290 F2d 555 Sykes v. United States
290 F.2d 555
Blanche SYKES, Appellant,
UNITED STATES of America, and City and County of San Francisco, Appellees.
United States Court of Appeals Ninth Circuit.
April 3, 1961.
Rehearing Denied June 7, 1961.
Field, DeGoff & Rieman and Lewis & Stein, San Francisco, Cal., for appellant.
Laurence E. Dayton, U. S. Atty., Frederick J. Woelflen, Asst. U. S. Atty., San Francisco, Cal., for appellee United States.
Dion R. Holm, City Atty. of San Francisco and George E. Baglin, Deputy City Atty. of San Francisco, San Francisco, Cal., for appellee City & County of San Francisco.
Before STEPHENS, CHAMBERS and HAMLEY, Circuit Judges.
The order of dismissal as to the City and County of San Francisco is affirmed, not for failure to prosecute, but for the reason that on the face of the plaintiff's complaint we can find no diversity or other jurisdiction when she alleges she is a resident (state citizenship not recited) of the County of San Mateo, California. Pacific Freight Lines v. United States, 9 Cir., 239 F.2d 191; Wasserman v. Perugini, 2 Cir., 173 F.2d 305; Bullock v. United States, D.C.N.J., 72 F.Supp. 445.
Also, it should be noted that some of the problems of Roth v. Davis, 9 Cir., 231 F.2d 681, and Molnar v. National Broadcasting Co., 9 Cir., 231 F.2d 684, lurk here. Plaintiff named First Doe, Second Doe, Third Doe, Fourth Doe, Fifth Doe and Sixth Doe as defendants, saying First, Second and Third were employees of the United States and Fourth, Fifth and Sixth were employees of the City and County of San Francisco. The Does are not listed as parties on the appeal and where they went, we do not know. Anyway, throwing in a bunch of Does in federal pleading without knowing why is a hazard.
After notice and argument, the case was dismissed in the trial court under the district court's Rule 14 reading as follows:
"At a time fixed by the Court at least every six months, the Clerk in open court, under the supervision of the Master Calendar Judge, shall call all civil actions pending in which no steps have been taken for six months.
"Notice of the calling shall be mailed to all attorneys of record. If none of the parties nor their attorneys appear, or if good cause for the lack of prosecution is not shown, the Court may dismiss the action."
Promptly after dismissal, the plaintiff-appellant moved to vacate the order of dismissal. Hearing was had on the motion and relief was denied.

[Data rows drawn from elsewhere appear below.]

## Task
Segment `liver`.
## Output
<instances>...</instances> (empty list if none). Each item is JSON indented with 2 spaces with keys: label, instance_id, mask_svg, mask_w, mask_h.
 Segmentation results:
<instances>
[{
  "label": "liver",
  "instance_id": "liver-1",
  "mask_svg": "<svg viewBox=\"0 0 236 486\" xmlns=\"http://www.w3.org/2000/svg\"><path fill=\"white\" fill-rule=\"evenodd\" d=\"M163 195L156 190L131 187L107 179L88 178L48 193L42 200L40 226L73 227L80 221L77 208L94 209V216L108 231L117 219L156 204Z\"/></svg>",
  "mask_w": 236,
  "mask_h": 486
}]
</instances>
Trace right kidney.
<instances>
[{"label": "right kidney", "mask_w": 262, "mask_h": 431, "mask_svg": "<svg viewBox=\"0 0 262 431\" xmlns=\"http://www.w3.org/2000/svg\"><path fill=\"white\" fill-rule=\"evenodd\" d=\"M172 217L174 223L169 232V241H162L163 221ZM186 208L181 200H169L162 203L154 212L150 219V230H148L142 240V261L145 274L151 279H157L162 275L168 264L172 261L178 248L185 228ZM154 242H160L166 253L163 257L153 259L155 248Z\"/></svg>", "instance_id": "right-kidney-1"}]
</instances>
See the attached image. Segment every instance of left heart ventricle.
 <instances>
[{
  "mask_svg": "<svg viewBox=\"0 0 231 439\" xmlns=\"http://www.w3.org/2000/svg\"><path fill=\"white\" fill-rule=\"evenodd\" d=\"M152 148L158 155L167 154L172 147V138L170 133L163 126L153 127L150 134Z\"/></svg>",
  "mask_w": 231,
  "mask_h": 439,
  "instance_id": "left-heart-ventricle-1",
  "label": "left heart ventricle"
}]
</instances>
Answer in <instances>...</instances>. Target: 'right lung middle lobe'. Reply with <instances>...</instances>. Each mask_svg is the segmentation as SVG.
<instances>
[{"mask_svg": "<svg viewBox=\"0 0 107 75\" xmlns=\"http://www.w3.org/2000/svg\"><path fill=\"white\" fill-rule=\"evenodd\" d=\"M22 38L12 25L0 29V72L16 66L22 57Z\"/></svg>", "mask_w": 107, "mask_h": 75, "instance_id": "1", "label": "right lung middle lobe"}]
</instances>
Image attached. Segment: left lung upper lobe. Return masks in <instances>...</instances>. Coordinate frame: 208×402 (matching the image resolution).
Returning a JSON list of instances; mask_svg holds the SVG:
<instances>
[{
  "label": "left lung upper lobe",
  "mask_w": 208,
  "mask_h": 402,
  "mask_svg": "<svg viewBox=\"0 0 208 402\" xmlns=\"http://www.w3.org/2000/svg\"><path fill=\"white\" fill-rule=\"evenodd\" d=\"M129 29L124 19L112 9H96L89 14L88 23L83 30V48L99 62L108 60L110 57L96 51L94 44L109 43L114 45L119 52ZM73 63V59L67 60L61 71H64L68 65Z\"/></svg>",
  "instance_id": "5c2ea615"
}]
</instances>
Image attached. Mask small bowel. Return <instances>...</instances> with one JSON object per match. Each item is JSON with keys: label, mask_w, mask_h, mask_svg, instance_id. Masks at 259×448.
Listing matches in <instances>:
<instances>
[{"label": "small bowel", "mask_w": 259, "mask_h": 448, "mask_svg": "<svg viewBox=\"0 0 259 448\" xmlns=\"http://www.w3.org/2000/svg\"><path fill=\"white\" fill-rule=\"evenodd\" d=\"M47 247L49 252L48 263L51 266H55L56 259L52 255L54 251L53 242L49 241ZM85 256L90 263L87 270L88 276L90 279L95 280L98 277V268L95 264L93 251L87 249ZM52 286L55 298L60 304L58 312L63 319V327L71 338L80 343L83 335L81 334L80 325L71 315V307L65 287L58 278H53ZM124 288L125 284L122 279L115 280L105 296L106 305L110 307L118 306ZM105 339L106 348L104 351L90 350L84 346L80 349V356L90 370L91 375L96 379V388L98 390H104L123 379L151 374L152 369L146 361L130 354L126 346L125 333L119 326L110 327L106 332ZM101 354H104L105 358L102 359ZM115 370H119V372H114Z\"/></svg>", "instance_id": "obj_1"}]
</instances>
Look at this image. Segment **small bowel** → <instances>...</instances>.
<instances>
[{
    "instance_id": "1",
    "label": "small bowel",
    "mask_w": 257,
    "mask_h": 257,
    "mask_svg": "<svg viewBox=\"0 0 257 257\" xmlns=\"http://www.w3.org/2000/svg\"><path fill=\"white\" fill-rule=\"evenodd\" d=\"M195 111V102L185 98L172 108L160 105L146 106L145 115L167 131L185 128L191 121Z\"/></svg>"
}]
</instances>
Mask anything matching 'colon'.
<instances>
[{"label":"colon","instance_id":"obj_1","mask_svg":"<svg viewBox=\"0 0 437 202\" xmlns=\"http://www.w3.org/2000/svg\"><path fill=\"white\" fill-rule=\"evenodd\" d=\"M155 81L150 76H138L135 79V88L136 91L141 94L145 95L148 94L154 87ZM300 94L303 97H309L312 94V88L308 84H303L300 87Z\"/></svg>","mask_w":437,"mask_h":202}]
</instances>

Due to practical considerations in the district court clerk's office the dismissal calendar is prepared, we understand, only twice a year. Thus, some laggard plaintiffs can dally for eleven months and others for ten, nine, eight and seven months. And there is the class that can only dally for six months. This plaintiff's docket had the last "step" on it six months and 28 days before the notice of a dismissal hearing was given.
The excuses of counsel for not pressing the case are not too good, but there is no evidence of intent to abandon the case. And the policy of the law is to try cases on their merits. Dismissal is what counsel deserves. The client deserves a little better. We hold, therefore, that the trial court's discretion was improperly exercised. We think in the seventh month the plaintiff is entitled to some more consideration than one in his eleventh month.
The final order of dismissal as to the United States on the federal tort claim is vacated, but if the government can show some particular prejudice suffered in the intervening six months and 28 days in question, then the district court is at liberty to again consider whether the action should be dismissed. Cf. Jarva v. United States, 9 Cir., 280 F.2d 892; Russell v. Cunningham, 9 Cir., 279 F.2d 797.
If the case is to go forward, the trial court certainly is justified in expediting the case and putting plaintiff's counsel on a no-nonsense basis.